Beamline Spectroscopy of Integrated Circuits With Hard X-ray Transition Edge Sensors at the Advanced Photon Source

TL;DR

This paper reports on the development and testing of superconducting Transition Edge Sensor arrays for X-ray spectroscopy at the APS, demonstrating significantly improved energy resolution and capabilities in analyzing complex integrated circuits.

Contribution

Introduction of a prototype TES array with multiplexed pixels that achieves ten times better energy resolution than existing detectors at a major beamline.

Findings

Energy resolution improved by a factor of ten

Ability to resolve closely spaced emission lines

Enhanced fluorescence mapping of integrated circuits

Abstract

At Argonne National Laboratory, we are developing hard X-ray (2 to 20 keV) Transition Edge Sensor (TES) arrays for beamline science.
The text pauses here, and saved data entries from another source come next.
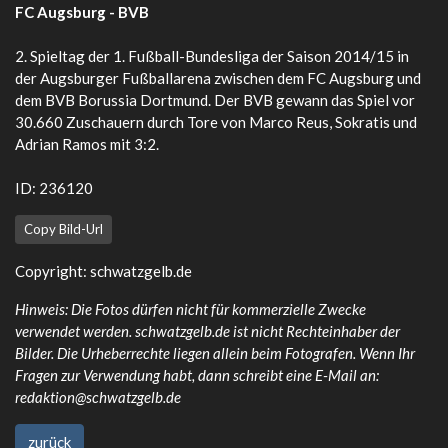
FC Augsburg - BVB
2. Spieltag der 1. Fußball-Bundesliga der Saison 2014/15 in
der Augsburger Fußballarena zwischen dem FC Augsburg und
dem BVB Borussia Dortmund. Der BVB gewann das Spiel vor
30.660 Zuschauern durch Tore von Marco Reus, Sokratis und
Adrian Ramos mit 3:2.
ID: 236120
Copy Bild-Url
Copyright:
schwatzgelb.de
Hinweis: Die Fotos dürfen nicht für kommerzielle Zwecke
verwendet werden. schwatzgelb.de ist nicht Rechteinhaber der
Bilder. Die Urheberrechte liegen allein beim Fotografen. Wenn Ihr
Fragen zur Verwendung habt, dann schreibt eine E-Mail an:
redaktion@schwatzgelb.de
zurück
The significantly improved energy resolution provided by superconducting detectors compared to semiconductor-based energy-dispersive detectors, but with better collection efficiency than wavelength-dispersive instruments, will enable greatly improved X-ray emission and absorption spectroscopic measurements. A prototype instrument with 24 microwave-frequency multiplexed pixels is now in testing at the Advanced Photon Source (APS) 1-BM beamline. Initial measurements show an energy resolution ten times better (150 eV compared to < 15 eV) than the silicon-drift detectors currently available to APS beamline users, and in particular demonstrate the ability to resolve closely-spaced emission lines in samples containing multiple transition metal elements, such as integrated circuits. Comparing fluorescence spectra of integrated circuits measured with our TESs at the beamline to those measured with silicon detectors, we find emission lines and elements largely hidden (e.g. Hf alongside Cu) from a semiconductor-based detector but well resolved by a TES. This directly shows the strengths of TES-based instruments in fluorescence mapping.